The 405 Sepulveda Pass Improvement project is a perfect example, according to Wachs.

"The lanes were widened, and a number of lanes were added," he said. "Traffic flow was [smoothed] by the improvements, and because of that it attracted more travelers, because it is a so much better road."

While congestion has recurred, Wachs still considers it a worthwhile project.

"It's improved travel through that area," Wachs said. "It's given tens of thousands of additional people the opportunity to travel through the Sepulveda Pass at rush hour, but people see it as a failure because congestion hasn't been reduced. Yet it hasn't been reduced because it has greater capacity than it used to have."

To help cut down on traffic on the 405, LA Mayor Eric Garcetti recently proposed building a monorail over the 405 Freeway to connect the West side to the San Fernando Valley, the LA Times reports.

Central City Association CEO Jessica Lall

For cities dealing with traffic congestion, transit-oriented developments could be a big part of the puzzle.

"With LA being a congested city as well as facing a severe shortage in housing, we think TODs are a way to address and connect both housing and traffic issues," Central City Association CEO Jessica Lall said. "They kind of go hand in hand."

This is especially true since DTLA has a residential population of 65,000, but 500,000 people work there during the week, according to Lall.

The Ratkovich Co. CEO Wayne Ratkovich

The Bloc is one example of a TOD in DTLA. Developed by the Ratkovich Co., the mixed-use project involved a reno of the former Macy’s Plaza at 700 South Flower St. and includes a 496-room Sheraton Downtown Hotel, 700K SF of office and 430K SF of retail.

The Ratkovich Co. CEO Wayne Ratkovich said TODs are central to DTLA. 

“One of the important reasons for locating an enterprise in Downtown Los Angeles is the ability to attract employees and customers from all directions — north, south, east and west," Ratkovich said. "Our expanding transit system offers an alternative to the growing traffic congestion that Southern California residents continue to experience. The direct connection that The Bloc now has to the Metro provides workers, shoppers and visitors with very convenient access to the city of Los Angeles and to Southern California.”

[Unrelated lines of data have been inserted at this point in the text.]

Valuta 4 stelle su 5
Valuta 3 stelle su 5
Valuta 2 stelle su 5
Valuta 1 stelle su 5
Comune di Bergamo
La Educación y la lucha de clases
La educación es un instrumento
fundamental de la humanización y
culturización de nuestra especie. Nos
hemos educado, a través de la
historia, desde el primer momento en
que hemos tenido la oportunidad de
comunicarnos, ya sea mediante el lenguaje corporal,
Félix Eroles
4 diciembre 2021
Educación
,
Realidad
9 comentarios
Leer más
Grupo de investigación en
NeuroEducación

LA Metro CEO Phillip Washington said TODs have a great deal of benefits, helping cut down on traffic and greenhouse gas emissions and promoting healthier lifestyles since people walk more and drive less. They also benefit developers.

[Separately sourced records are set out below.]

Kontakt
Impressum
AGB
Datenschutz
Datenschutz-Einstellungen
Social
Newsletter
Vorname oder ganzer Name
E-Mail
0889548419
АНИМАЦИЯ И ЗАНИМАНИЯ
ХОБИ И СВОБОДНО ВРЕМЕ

"TODs provide a lifestyle option that people are willing to pay a premium for, particularly the millennial generation," Washington said. "This benefits developers. Also, many cities already provide reduced parking requirements for developments located within a certain distance from transit. Providing less parking dramatically reduces development costs and frees up developers to use space and funds to improve other on-site amenities."

He said the passage of Measure M, or the LA County Traffic Improvement Plan, last November continues an unprecedented investment in public transit in LA County. Billions of dollars are now slated to be spent to expand the public transit system countywide.

Grand opening of WREN in South Park

WREN, a new 362-unit residential community steps from the Pico station in South Park, is another example of how TODs can make a difference.

The project at 1230 South Olive St. is the first phase of a six-acre community in South Park being developed in part by Mack Urban and Aecom Capital.

The second phase will have a 38-story skyscraper at Grand Avenue and 12th Street with another 536 residences, 13K SF of retail and a 10K SF park. There will also be three additional buildings.

“Urban development near transit, and retail in walkable areas is what will define communities in Los Angeles in the future, and it’s what will make this project a success,” Aecom Capital Chief Executive John Livingston said in a statement. 

As part of WREN's grand opening, Mack Urban donated $150K to the nearby Metro Charter Elementary School.

"When the community can really come together in terms of the public, private and government sectors, I think that's when you really start to see great progress," Lall said. "I think as downtown continues to evolve there's going to be more opportunities for those kinds of partnerships that include transit, and transit is very central."